_Quoted passage:_
__________________________________________________

Forgive me for personal details, but for the sake of illustrating the
problem and the solution I envision micro formats offering, I'll
proceed. When I was working at my university as a student, my job
consisted of beginning to digitize the analog slide library. For art
historians' purposes, this means that dozens of thousands of 35mm
slides needed to be scanned, retouched, titled, and catalogued in a
digital format.

Titling is my focus here, because searching the web in order to update
partial and missing information on image records, is incredibly
disjointed experience. There is wealth of information available but no
easy way to access it or transfer it efficiently across formats and
structures. In fact, I found micro formats as I was thinking about the
most sensible way to mark up the data.

For basic and practical art historians' (and public) purposes, most
title records follow a standardized structure. For example:

Lee Krasner (American, 1908–1984).
Night Creatures, 1965.
Acrylic on paper, 76.2 x 108 cm
Gift of Robert and Sarah W. Miller
Metropolitan Museum of Art, New York City.

If meaning of the markup behind this information was simply able to handle:
artist, title, date(s) of creation, medium, size, unit of size,
collection, and location
a wealth of opportunity for automation and transfer would arise. Let
alone getting more detailed (marking up the host institution's item
cataloguing number, descriptions, specific movements the item belongs
to, category, etc...)

Would this effort be a genuine micro formats proposal? Are there
similar initiatives I'm not aware of?

__________________________________________________

_Recorded information:_
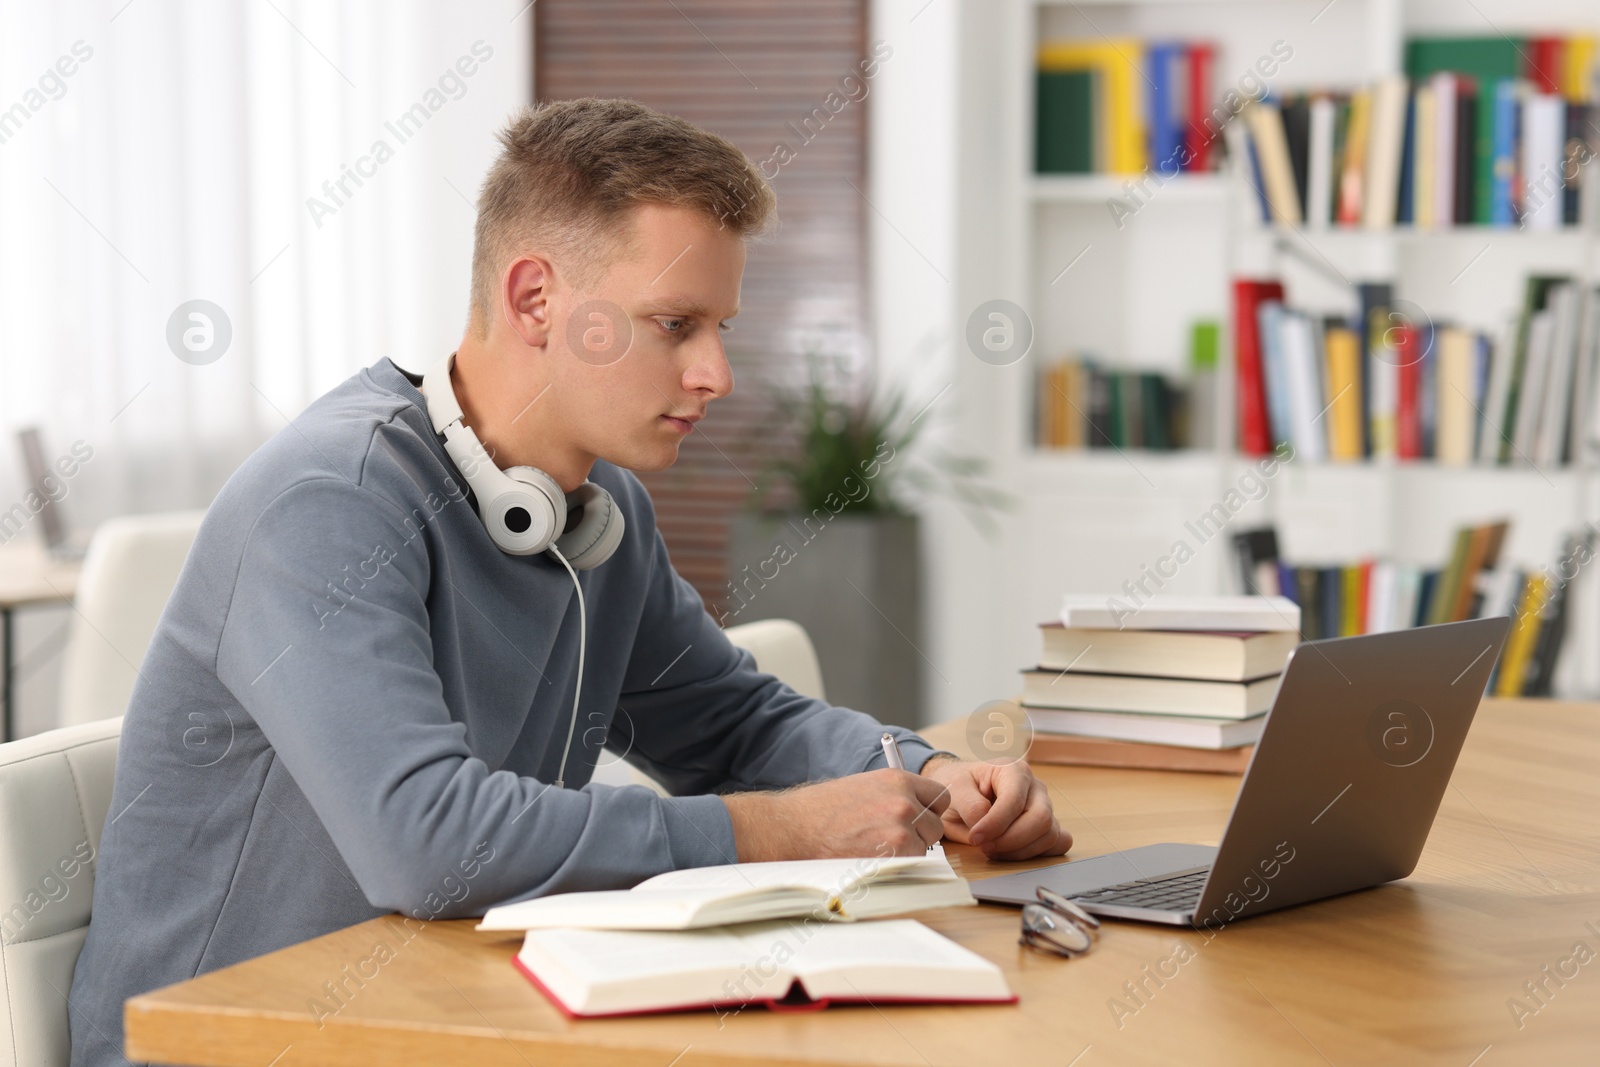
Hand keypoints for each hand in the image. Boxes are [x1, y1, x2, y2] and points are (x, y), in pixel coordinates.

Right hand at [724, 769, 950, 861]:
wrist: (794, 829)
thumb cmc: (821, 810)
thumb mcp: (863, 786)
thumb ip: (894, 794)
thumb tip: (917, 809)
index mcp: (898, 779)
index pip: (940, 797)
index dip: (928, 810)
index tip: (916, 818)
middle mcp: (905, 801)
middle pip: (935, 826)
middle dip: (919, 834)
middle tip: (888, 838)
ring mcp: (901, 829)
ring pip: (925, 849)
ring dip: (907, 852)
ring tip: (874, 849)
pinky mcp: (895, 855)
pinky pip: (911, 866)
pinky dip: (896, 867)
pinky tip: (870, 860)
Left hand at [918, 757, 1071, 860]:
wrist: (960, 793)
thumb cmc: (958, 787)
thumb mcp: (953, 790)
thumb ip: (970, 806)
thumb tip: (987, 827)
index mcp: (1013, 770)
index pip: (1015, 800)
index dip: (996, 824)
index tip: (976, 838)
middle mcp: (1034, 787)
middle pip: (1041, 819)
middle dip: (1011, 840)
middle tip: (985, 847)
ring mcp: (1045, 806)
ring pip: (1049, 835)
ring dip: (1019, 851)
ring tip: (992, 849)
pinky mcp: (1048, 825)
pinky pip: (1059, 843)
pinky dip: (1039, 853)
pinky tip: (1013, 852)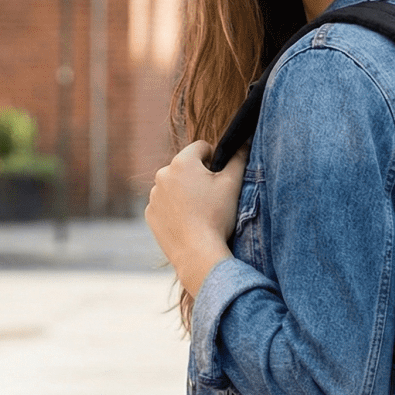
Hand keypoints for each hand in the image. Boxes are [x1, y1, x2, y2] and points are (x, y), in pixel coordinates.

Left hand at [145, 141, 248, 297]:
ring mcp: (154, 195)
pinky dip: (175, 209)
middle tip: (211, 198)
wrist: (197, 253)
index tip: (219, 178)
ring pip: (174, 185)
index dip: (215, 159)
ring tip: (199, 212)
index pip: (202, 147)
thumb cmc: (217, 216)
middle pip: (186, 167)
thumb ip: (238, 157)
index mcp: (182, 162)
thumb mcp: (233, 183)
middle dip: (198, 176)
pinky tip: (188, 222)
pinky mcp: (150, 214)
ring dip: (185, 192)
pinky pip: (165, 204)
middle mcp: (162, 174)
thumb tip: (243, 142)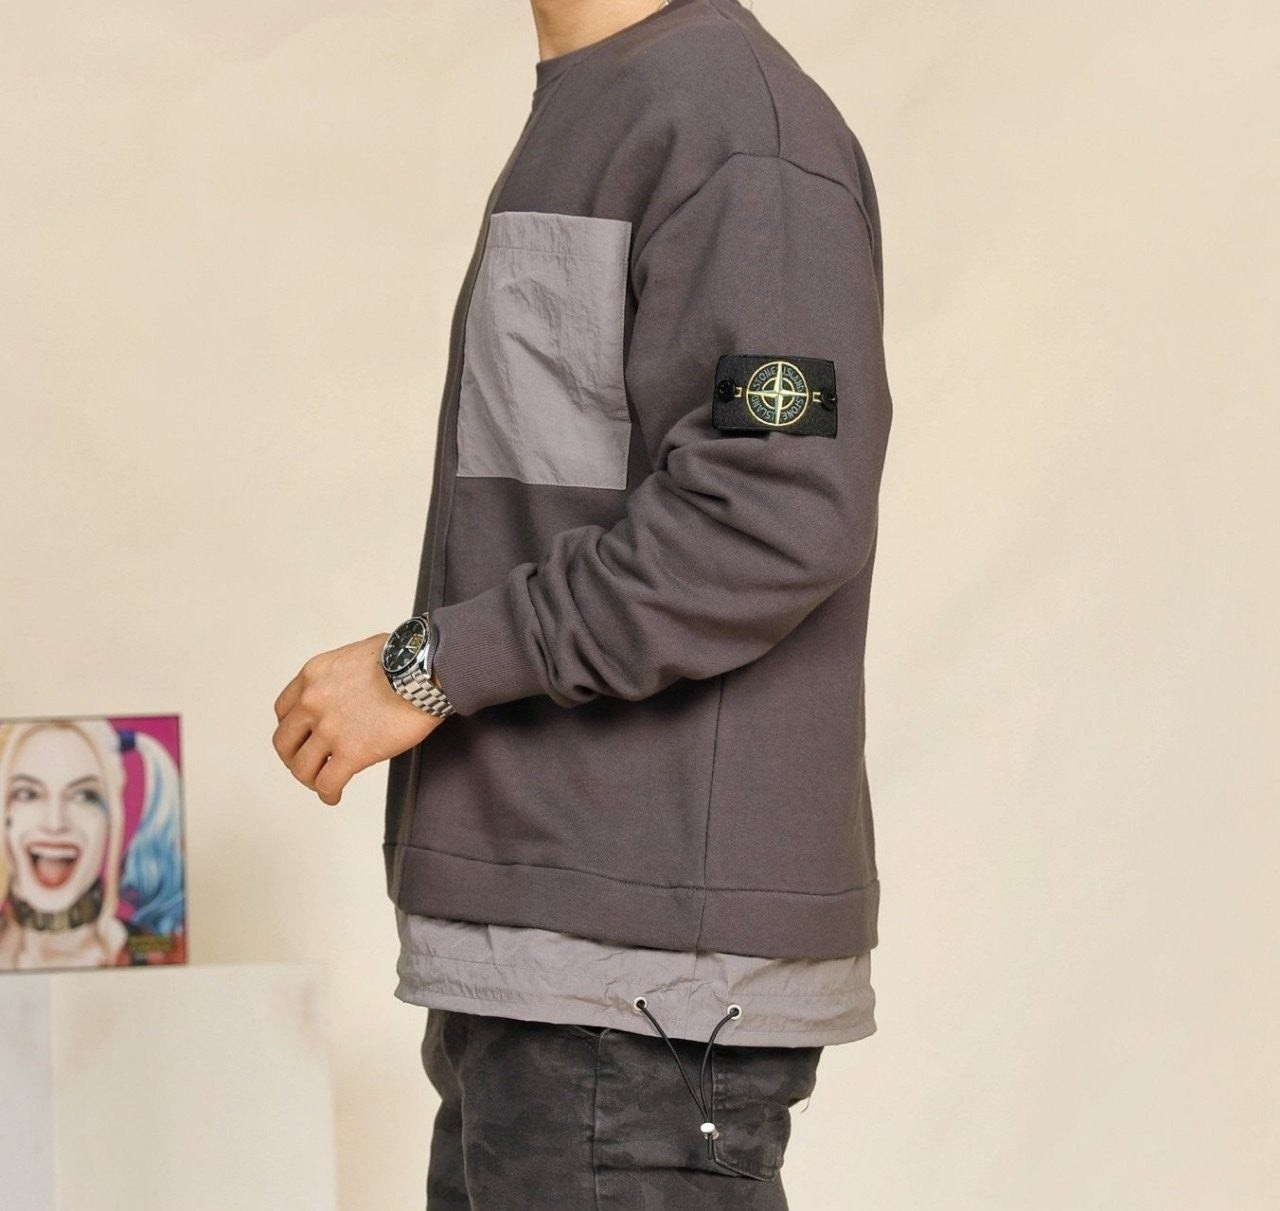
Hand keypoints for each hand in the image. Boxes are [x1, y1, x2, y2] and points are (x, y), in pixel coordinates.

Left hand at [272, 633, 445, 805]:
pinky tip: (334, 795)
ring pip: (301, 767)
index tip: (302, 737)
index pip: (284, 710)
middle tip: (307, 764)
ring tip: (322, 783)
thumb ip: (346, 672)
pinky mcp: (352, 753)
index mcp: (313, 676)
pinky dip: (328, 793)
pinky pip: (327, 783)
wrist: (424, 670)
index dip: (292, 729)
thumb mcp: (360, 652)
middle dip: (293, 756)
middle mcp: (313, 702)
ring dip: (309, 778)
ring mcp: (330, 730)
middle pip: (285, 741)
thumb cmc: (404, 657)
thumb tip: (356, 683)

__________________________________________________

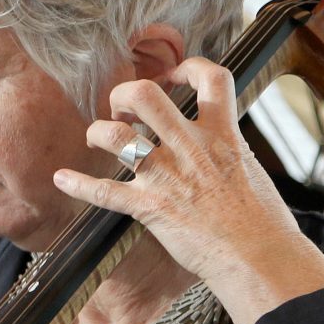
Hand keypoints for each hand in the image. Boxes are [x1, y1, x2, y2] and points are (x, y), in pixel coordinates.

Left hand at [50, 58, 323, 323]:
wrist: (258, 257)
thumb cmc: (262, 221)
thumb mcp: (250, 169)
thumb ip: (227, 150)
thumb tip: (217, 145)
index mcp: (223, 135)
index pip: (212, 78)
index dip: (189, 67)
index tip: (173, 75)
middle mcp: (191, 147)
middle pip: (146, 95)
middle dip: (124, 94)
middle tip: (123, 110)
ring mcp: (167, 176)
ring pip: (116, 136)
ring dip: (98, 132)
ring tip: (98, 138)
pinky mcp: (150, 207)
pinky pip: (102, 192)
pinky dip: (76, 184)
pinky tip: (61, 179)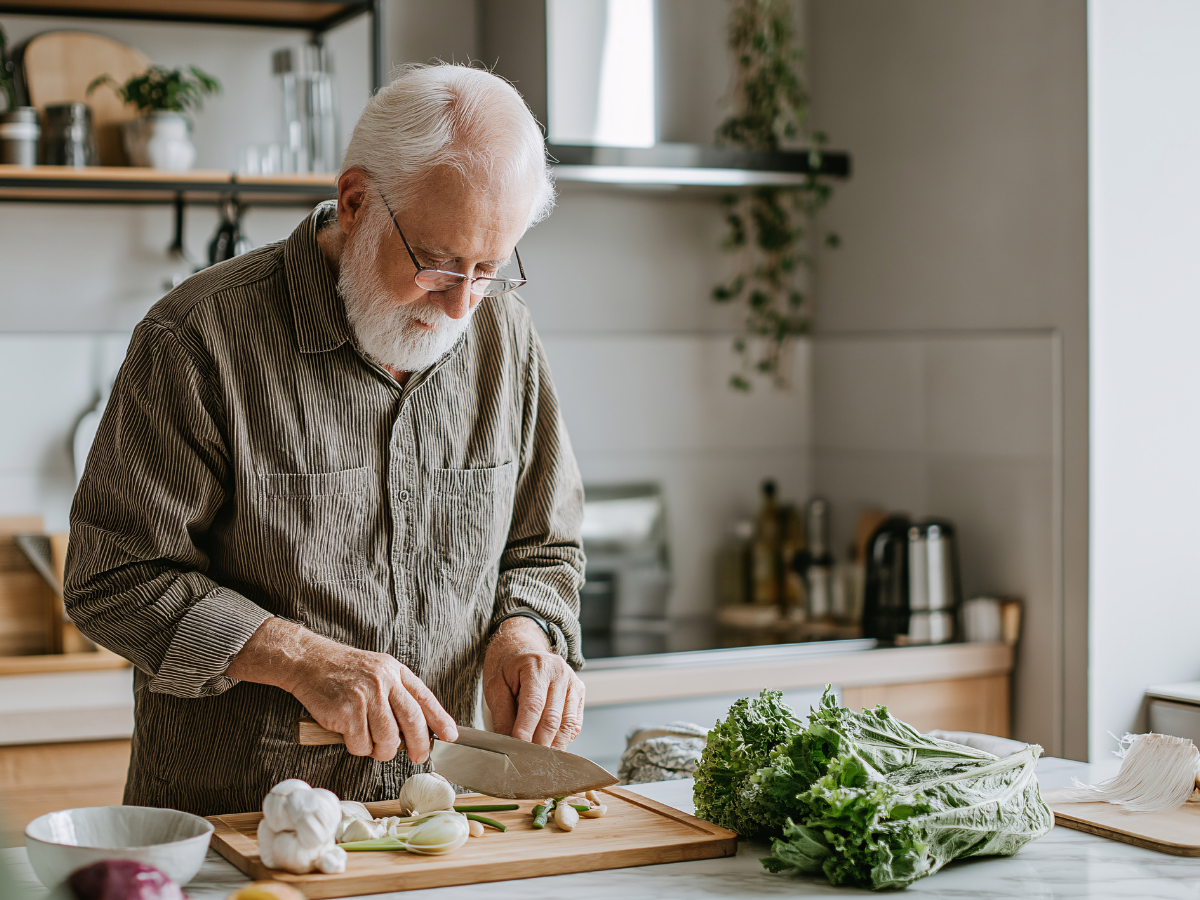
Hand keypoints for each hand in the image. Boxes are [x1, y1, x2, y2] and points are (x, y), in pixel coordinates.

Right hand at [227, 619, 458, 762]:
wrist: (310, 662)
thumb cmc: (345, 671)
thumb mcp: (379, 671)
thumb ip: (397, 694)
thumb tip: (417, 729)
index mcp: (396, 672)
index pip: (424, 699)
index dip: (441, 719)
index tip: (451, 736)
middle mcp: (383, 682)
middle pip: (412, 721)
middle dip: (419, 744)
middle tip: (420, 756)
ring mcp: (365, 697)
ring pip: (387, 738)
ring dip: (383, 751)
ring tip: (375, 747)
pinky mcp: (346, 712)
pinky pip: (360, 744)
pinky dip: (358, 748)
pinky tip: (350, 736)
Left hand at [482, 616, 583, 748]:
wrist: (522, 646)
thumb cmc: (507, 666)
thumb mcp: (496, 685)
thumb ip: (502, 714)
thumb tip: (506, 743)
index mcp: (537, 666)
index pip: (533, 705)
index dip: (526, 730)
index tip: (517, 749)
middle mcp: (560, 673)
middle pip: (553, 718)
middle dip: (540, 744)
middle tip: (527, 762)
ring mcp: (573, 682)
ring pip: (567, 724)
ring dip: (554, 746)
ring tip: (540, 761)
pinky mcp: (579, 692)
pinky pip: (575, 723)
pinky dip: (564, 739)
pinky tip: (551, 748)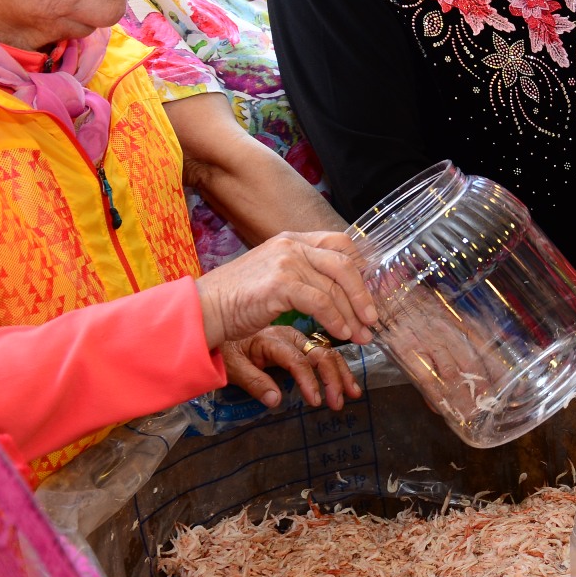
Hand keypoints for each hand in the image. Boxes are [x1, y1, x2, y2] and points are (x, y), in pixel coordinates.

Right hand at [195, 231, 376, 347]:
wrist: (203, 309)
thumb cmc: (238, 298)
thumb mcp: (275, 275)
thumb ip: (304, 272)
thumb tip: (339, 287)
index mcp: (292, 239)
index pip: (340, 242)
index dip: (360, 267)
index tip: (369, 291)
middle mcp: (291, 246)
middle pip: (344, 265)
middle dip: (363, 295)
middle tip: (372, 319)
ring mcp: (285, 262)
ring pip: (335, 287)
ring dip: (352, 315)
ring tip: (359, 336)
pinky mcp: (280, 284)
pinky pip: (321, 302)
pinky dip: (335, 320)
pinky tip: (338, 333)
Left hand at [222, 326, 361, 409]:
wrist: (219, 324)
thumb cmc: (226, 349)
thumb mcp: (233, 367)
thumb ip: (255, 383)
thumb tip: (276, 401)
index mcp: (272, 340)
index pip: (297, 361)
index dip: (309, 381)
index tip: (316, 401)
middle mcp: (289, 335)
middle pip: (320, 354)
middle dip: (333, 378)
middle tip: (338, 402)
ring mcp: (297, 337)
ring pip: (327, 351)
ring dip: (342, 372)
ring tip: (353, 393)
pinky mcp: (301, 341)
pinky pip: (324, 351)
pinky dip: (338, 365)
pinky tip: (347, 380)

__________________________________________________

_Goal of the exercise:_ Please edit the passage on titling art records, starting at "For basic and" and ending at "Krasner (American, 1908–1984).", so that "standardized structure" becomes "consistent structure". These rows were drawn from a separate source.

_Response:_
For basic and practical art historians' (and public) purposes, most
title records follow a consistent structure. For example:

Lee Krasner (American, 1908–1984).